慌ただしい月末処理を終えて、ようやく会えた金曜日の夜は輝のお家でお泊りデー。



ブラックレザーのソファに体育座りをしていた私を、楽しそうに笑うのが彼氏だ。



それぞれお揃いのマグカップを手に隣り合えば、外の寒さをすっかり忘れてしまう。



「おいしー、輝が淹れると何でこんなに美味しいの?」


「それはサンキュ。カフェのバイトも役立つもんだな。

大学時代に住んでたトコの近所のカフェでホールスタッフしてたんだよ。

小さな店だったし、バイトの俺も厨房に入って調理補助も経験させて貰ってさ…。

こうしてカワイイ鈴ちゃんのご機嫌取りに一役買うとはね」


隣に座る彼は懐かしげな表情に変わり、コトリとガラステーブルへカップを置いた。



「えー、初耳だよそれ…!

あ、でも、だから輝は料理も上手で綺麗好きなのかぁ。

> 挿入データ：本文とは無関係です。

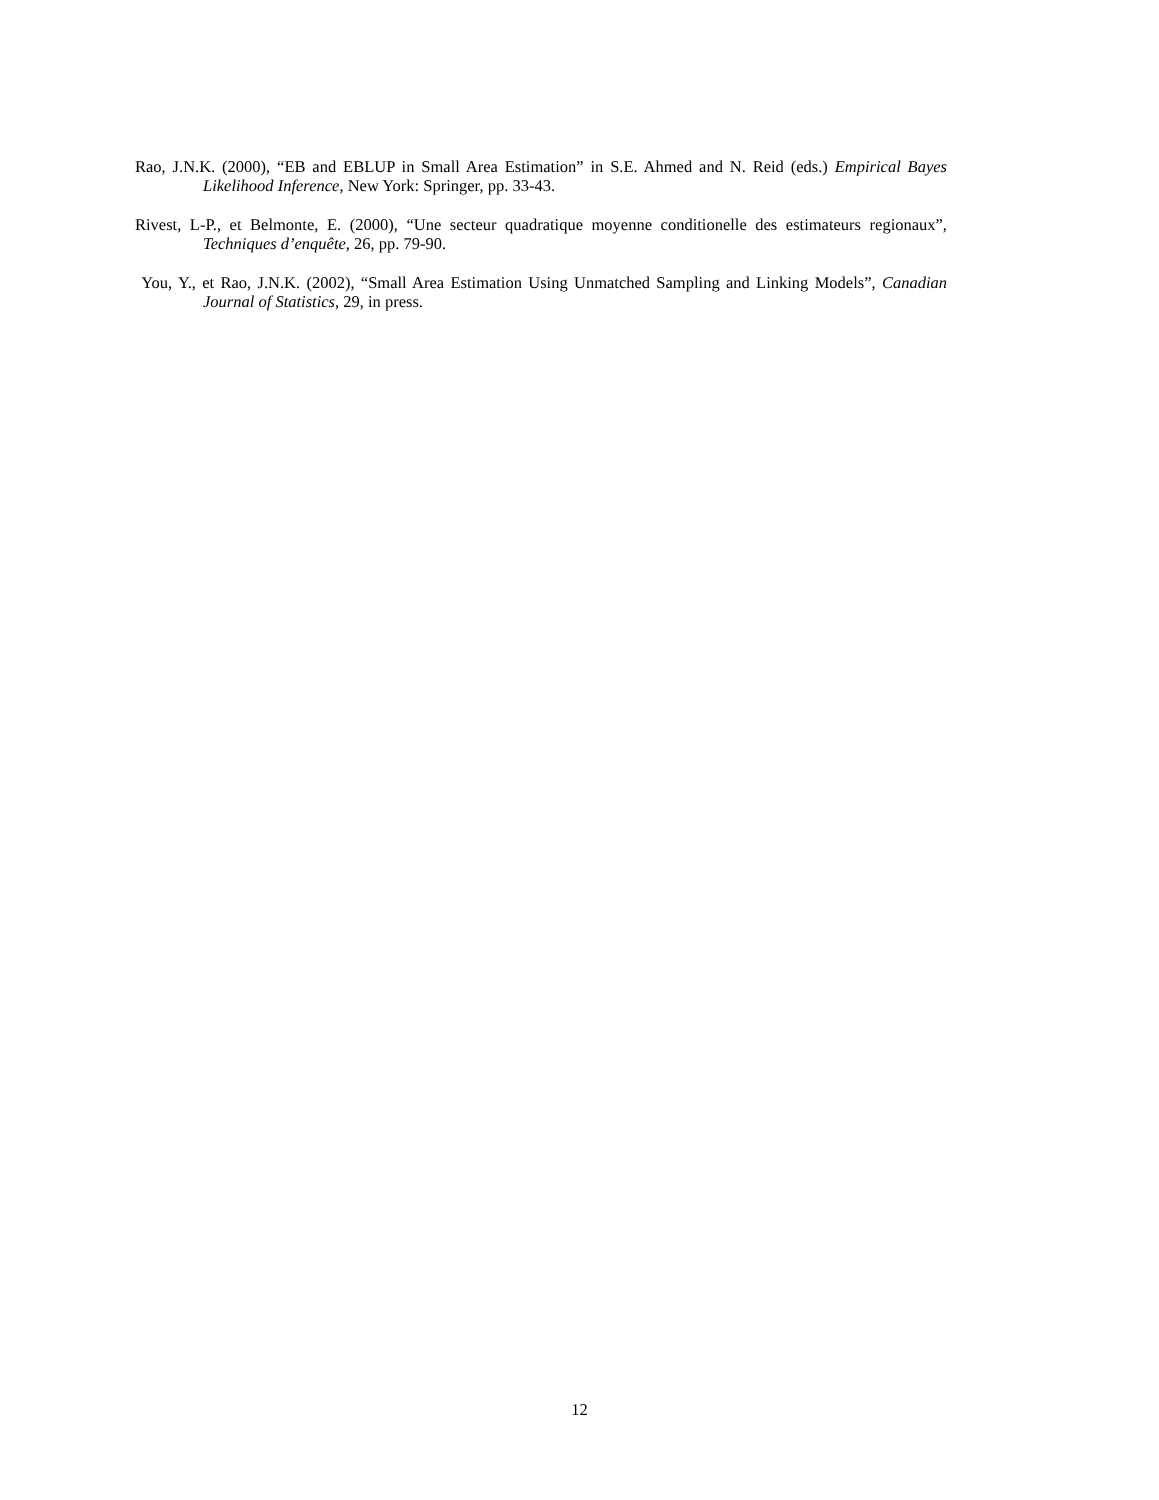Rao, J.N.K. (2000), “EB and EBLUP in Small Area Estimation” in S.E. Ahmed and N. Reid (eds.) Empirical Bayes Likelihood Inference, New York: Springer, pp. 33-43.
Rivest, L-P., et Belmonte, E. (2000), “Une secteur quadratique moyenne conditionelle des estimateurs regionaux”, Techniques d’enquête, 26, pp. 79-90.
You, Y., et Rao, J.N.K. (2002), “Small Area Estimation Using Unmatched Sampling and Linking Models”, Canadian Journal of Statistics, 29, in press.
12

すごい納得した!

だけど、…お客さんにモテたんでしょ?」


「それはどうだろう?」


「絶対そうだよね。

この調子でお客さんをドキドキさせたんだよ、うん」


「あいにく、鈴ちゃんしか興味無いから」


ひとりでウンウン納得していると、ハハッと軽快に笑いだして、またはぐらかされた。



もーズルい。こうやってふんだんに好きになる“材料”まで仕込んで来るなんて…。